About this exercise
Could you retype the records below exactly as they appear, skipping any pictures?
*** Begin section ***
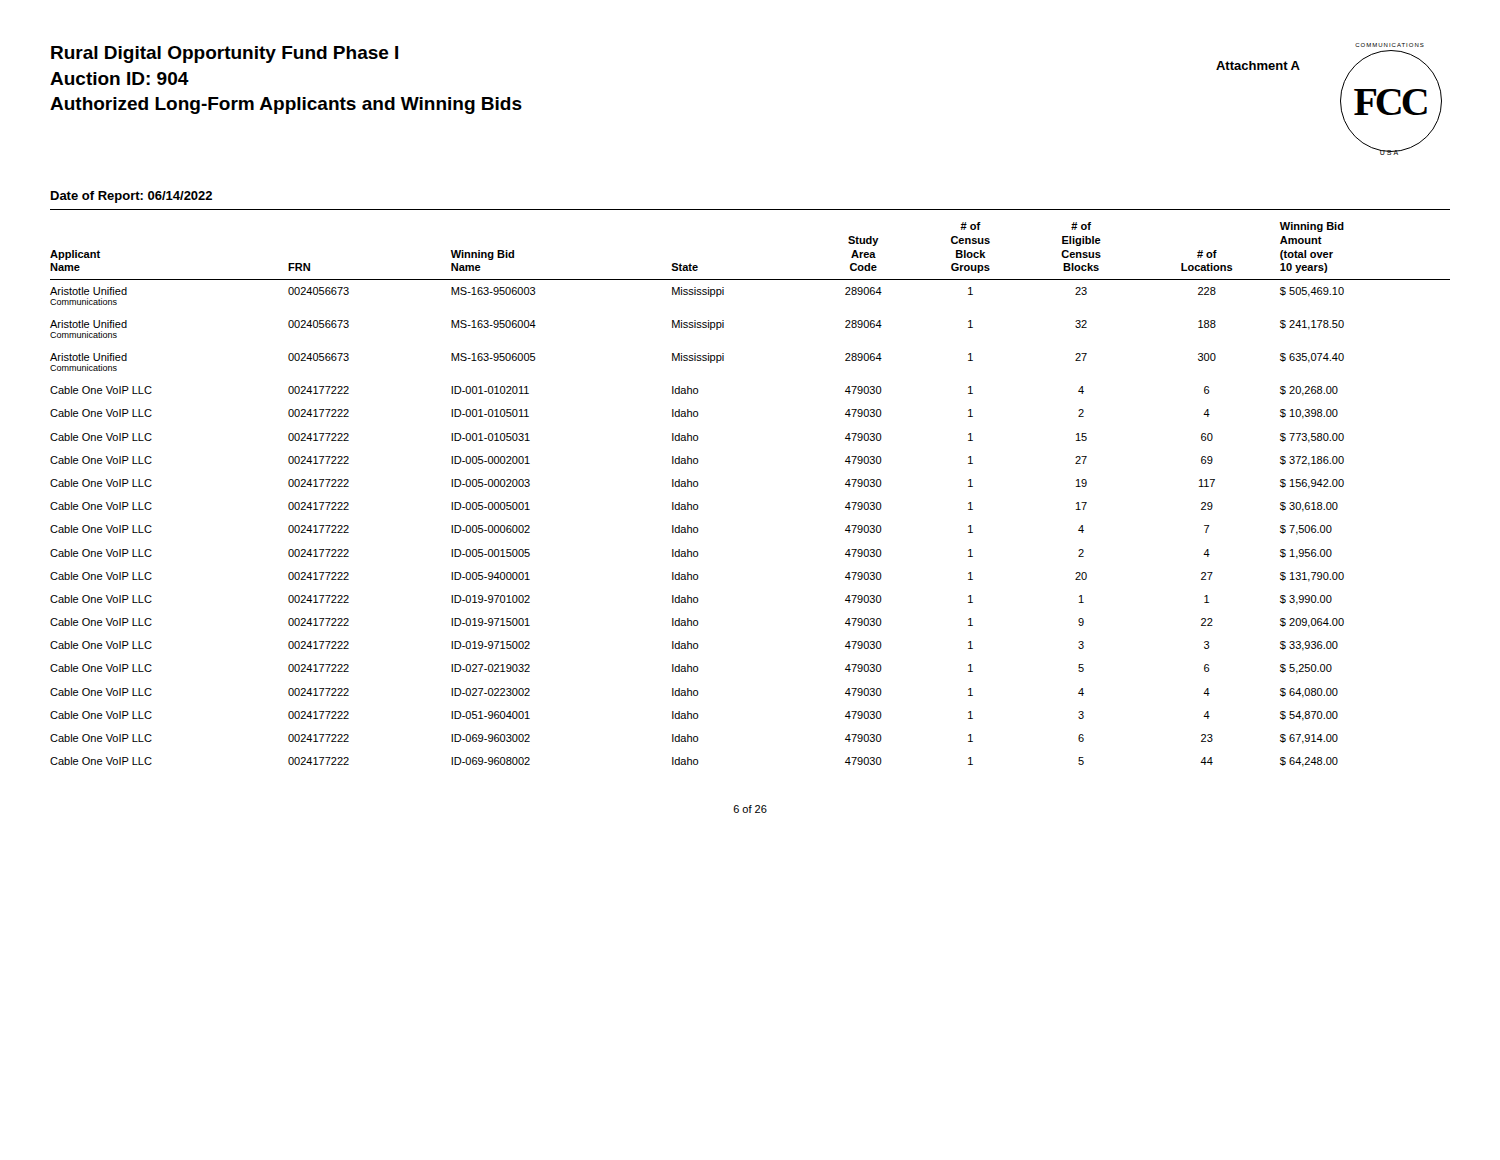Rural Digital Opportunity Fund Phase I
Auction ID: 904
Authorized Long-Form Applicants and Winning Bids
Attachment A
COMMUNICATIONS
FCC
USA
Date of Report: 06/14/2022
| Applicant Name | FRN | Winning Bid Name | State | Study Area Code | # of Census Block Groups | # of Eligible Census Blocks | # of Locations | Winning Bid Amount (total over 10 years) |
| --- | --- | --- | --- | --- | --- | --- | --- | --- |
| Aristotle Unified Communications | 0024056673 | MS-163-9506003 | Mississippi | 289064 | 1 | 23 | 228 | $ 505,469.10 |
| Aristotle Unified Communications | 0024056673 | MS-163-9506004 | Mississippi | 289064 | 1 | 32 | 188 | $ 241,178.50 |
| Aristotle Unified Communications | 0024056673 | MS-163-9506005 | Mississippi | 289064 | 1 | 27 | 300 | $ 635,074.40 |
| Cable One VoIP LLC | 0024177222 | ID-001-0102011 | Idaho | 479030 | 1 | 4 | 6 | $ 20,268.00 |
| Cable One VoIP LLC | 0024177222 | ID-001-0105011 | Idaho | 479030 | 1 | 2 | 4 | $ 10,398.00 |
| Cable One VoIP LLC | 0024177222 | ID-001-0105031 | Idaho | 479030 | 1 | 15 | 60 | $ 773,580.00 |
| Cable One VoIP LLC | 0024177222 | ID-005-0002001 | Idaho | 479030 | 1 | 27 | 69 | $ 372,186.00 |
| Cable One VoIP LLC | 0024177222 | ID-005-0002003 | Idaho | 479030 | 1 | 19 | 117 | $ 156,942.00 |
| Cable One VoIP LLC | 0024177222 | ID-005-0005001 | Idaho | 479030 | 1 | 17 | 29 | $ 30,618.00 |
| Cable One VoIP LLC | 0024177222 | ID-005-0006002 | Idaho | 479030 | 1 | 4 | 7 | $ 7,506.00 |
| Cable One VoIP LLC | 0024177222 | ID-005-0015005 | Idaho | 479030 | 1 | 2 | 4 | $ 1,956.00 |
| Cable One VoIP LLC | 0024177222 | ID-005-9400001 | Idaho | 479030 | 1 | 20 | 27 | $ 131,790.00 |
| Cable One VoIP LLC | 0024177222 | ID-019-9701002 | Idaho | 479030 | 1 | 1 | 1 | $ 3,990.00 |
| Cable One VoIP LLC | 0024177222 | ID-019-9715001 | Idaho | 479030 | 1 | 9 | 22 | $ 209,064.00 |
| Cable One VoIP LLC | 0024177222 | ID-019-9715002 | Idaho | 479030 | 1 | 3 | 3 | $ 33,936.00 |
| Cable One VoIP LLC | 0024177222 | ID-027-0219032 | Idaho | 479030 | 1 | 5 | 6 | $ 5,250.00 |
| Cable One VoIP LLC | 0024177222 | ID-027-0223002 | Idaho | 479030 | 1 | 4 | 4 | $ 64,080.00 |
| Cable One VoIP LLC | 0024177222 | ID-051-9604001 | Idaho | 479030 | 1 | 3 | 4 | $ 54,870.00 |
| Cable One VoIP LLC | 0024177222 | ID-069-9603002 | Idaho | 479030 | 1 | 6 | 23 | $ 67,914.00 |
| Cable One VoIP LLC | 0024177222 | ID-069-9608002 | Idaho | 479030 | 1 | 5 | 44 | $ 64,248.00 |
6 of 26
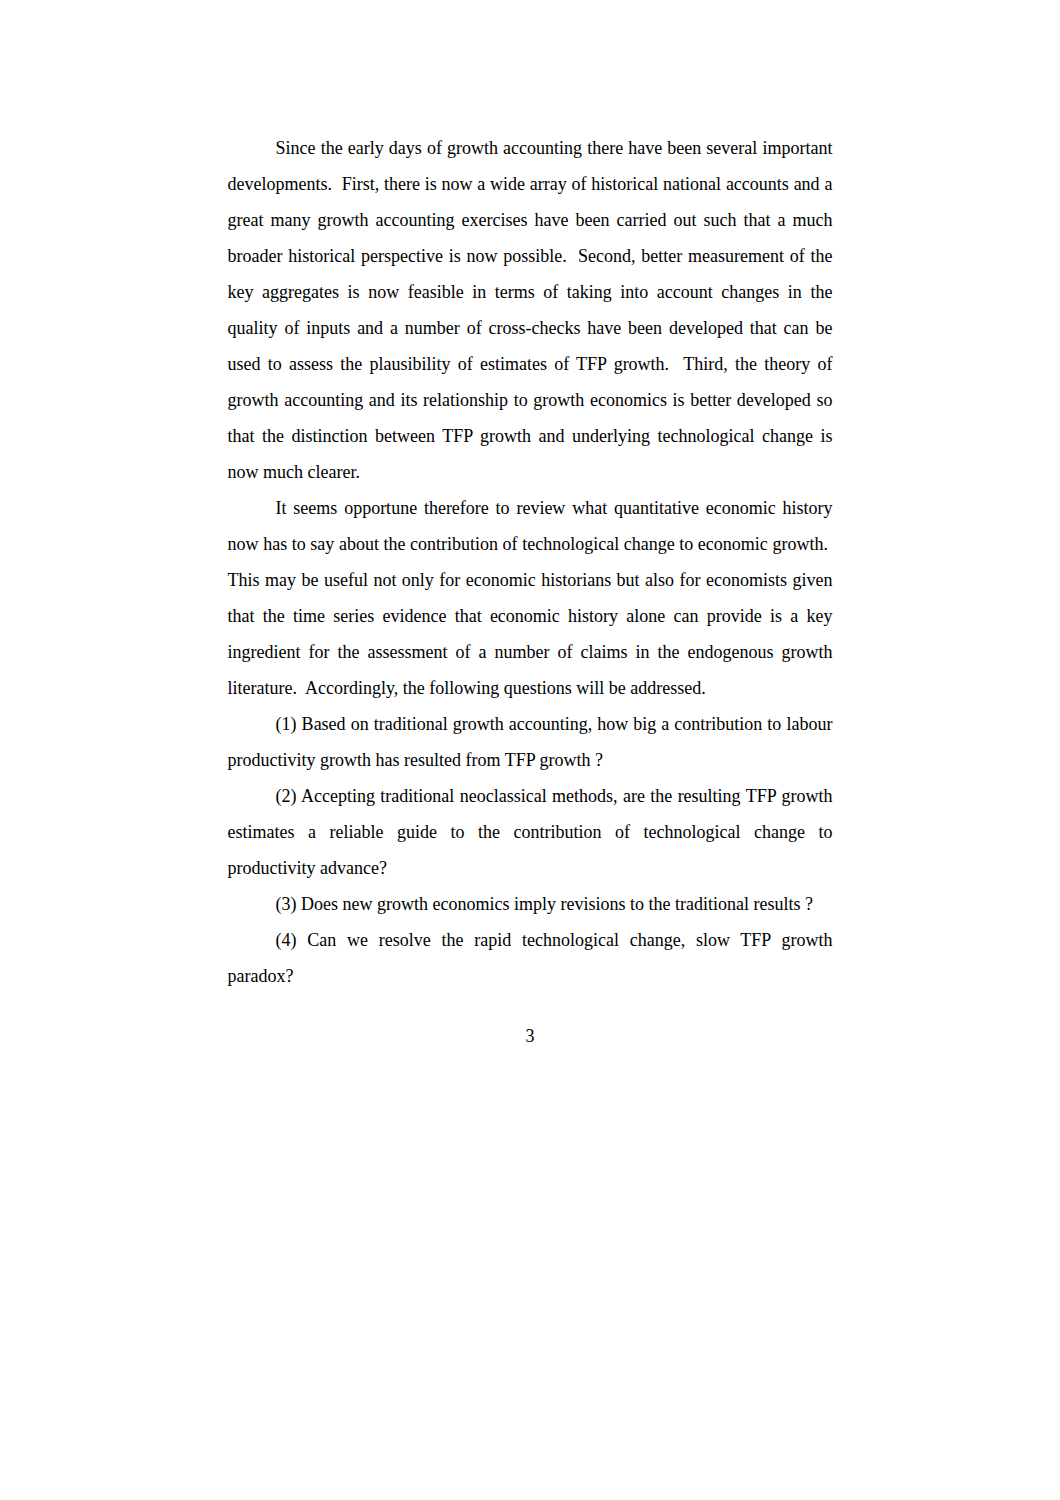Since the early days of growth accounting there have been several important developments. First, there is now a wide array of historical national accounts and a great many growth accounting exercises have been carried out such that a much broader historical perspective is now possible. Second, better measurement of the key aggregates is now feasible in terms of taking into account changes in the quality of inputs and a number of cross-checks have been developed that can be used to assess the plausibility of estimates of TFP growth. Third, the theory of growth accounting and its relationship to growth economics is better developed so that the distinction between TFP growth and underlying technological change is now much clearer.
It seems opportune therefore to review what quantitative economic history now has to say about the contribution of technological change to economic growth. This may be useful not only for economic historians but also for economists given that the time series evidence that economic history alone can provide is a key ingredient for the assessment of a number of claims in the endogenous growth literature. Accordingly, the following questions will be addressed.
(1) Based on traditional growth accounting, how big a contribution to labour productivity growth has resulted from TFP growth ?
(2) Accepting traditional neoclassical methods, are the resulting TFP growth estimates a reliable guide to the contribution of technological change to productivity advance?
(3) Does new growth economics imply revisions to the traditional results ?
(4) Can we resolve the rapid technological change, slow TFP growth paradox?
3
*** End section ***
Result for this exercise
Rural Digital Opportunity Fund Phase I
Auction ID: 904
Authorized Long-Form Applicants and Winning Bids
Attachment A
COMMUNICATIONS
FCC
USA
Date of Report: 06/14/2022
| Applicant Name | FRN | Winning Bid Name | State | Study Area Code | # of Census Block Groups | # of Eligible Census Blocks | # of Locations | Winning Bid Amount (total over 10 years) |
| --- | --- | --- | --- | --- | --- | --- | --- | --- |
| Aristotle Unified Communications | 0024056673 | MS-163-9506003 | Mississippi | 289064 | 1 | 23 | 228 | $ 505,469.10 |
| Aristotle Unified Communications | 0024056673 | MS-163-9506004 | Mississippi | 289064 | 1 | 32 | 188 | $ 241,178.50 |
| Aristotle Unified Communications | 0024056673 | MS-163-9506005 | Mississippi | 289064 | 1 | 27 | 300 | $ 635,074.40 |
| Cable One VoIP LLC | 0024177222 | ID-001-0102011 | Idaho | 479030 | 1 | 4 | 6 | $ 20,268.00 |
| Cable One VoIP LLC | 0024177222 | ID-001-0105011 | Idaho | 479030 | 1 | 2 | 4 | $ 10,398.00 |
| Cable One VoIP LLC | 0024177222 | ID-001-0105031 | Idaho | 479030 | 1 | 15 | 60 | $ 773,580.00 |
| Cable One VoIP LLC | 0024177222 | ID-005-0002001 | Idaho | 479030 | 1 | 27 | 69 | $ 372,186.00 |
| Cable One VoIP LLC | 0024177222 | ID-005-0002003 | Idaho | 479030 | 1 | 19 | 117 | $ 156,942.00 |
| Cable One VoIP LLC | 0024177222 | ID-005-0005001 | Idaho | 479030 | 1 | 17 | 29 | $ 30,618.00 |
| Cable One VoIP LLC | 0024177222 | ID-005-0006002 | Idaho | 479030 | 1 | 4 | 7 | $ 7,506.00 |
| Cable One VoIP LLC | 0024177222 | ID-005-0015005 | Idaho | 479030 | 1 | 2 | 4 | $ 1,956.00 |
| Cable One VoIP LLC | 0024177222 | ID-005-9400001 | Idaho | 479030 | 1 | 20 | 27 | $ 131,790.00 |
| Cable One VoIP LLC | 0024177222 | ID-019-9701002 | Idaho | 479030 | 1 | 1 | 1 | $ 3,990.00 |
| Cable One VoIP LLC | 0024177222 | ID-019-9715001 | Idaho | 479030 | 1 | 9 | 22 | $ 209,064.00 |
| Cable One VoIP LLC | 0024177222 | ID-019-9715002 | Idaho | 479030 | 1 | 3 | 3 | $ 33,936.00 |
| Cable One VoIP LLC | 0024177222 | ID-027-0219032 | Idaho | 479030 | 1 | 5 | 6 | $ 5,250.00 |
| Cable One VoIP LLC | 0024177222 | ID-027-0223002 | Idaho | 479030 | 1 | 4 | 4 | $ 64,080.00 |
| Cable One VoIP LLC | 0024177222 | ID-051-9604001 | Idaho | 479030 | 1 | 3 | 4 | $ 54,870.00 |
| Cable One VoIP LLC | 0024177222 | ID-069-9603002 | Idaho | 479030 | 1 | 6 | 23 | $ 67,914.00 |
| Cable One VoIP LLC | 0024177222 | ID-069-9608002 | Idaho | 479030 | 1 | 5 | 44 | $ 64,248.00 |
6 of 26
Since the early days of growth accounting there have been several important developments. First, there is now a wide array of historical national accounts and a great many growth accounting exercises have been carried out such that a much broader historical perspective is now possible. Second, better measurement of the key aggregates is now feasible in terms of taking into account changes in the quality of inputs and a number of cross-checks have been developed that can be used to assess the plausibility of estimates of TFP growth. Third, the theory of growth accounting and its relationship to growth economics is better developed so that the distinction between TFP growth and underlying technological change is now much clearer.
It seems opportune therefore to review what quantitative economic history now has to say about the contribution of technological change to economic growth. This may be useful not only for economic historians but also for economists given that the time series evidence that economic history alone can provide is a key ingredient for the assessment of a number of claims in the endogenous growth literature. Accordingly, the following questions will be addressed.
(1) Based on traditional growth accounting, how big a contribution to labour productivity growth has resulted from TFP growth ?
(2) Accepting traditional neoclassical methods, are the resulting TFP growth estimates a reliable guide to the contribution of technological change to productivity advance?
(3) Does new growth economics imply revisions to the traditional results ?
(4) Can we resolve the rapid technological change, slow TFP growth paradox?
3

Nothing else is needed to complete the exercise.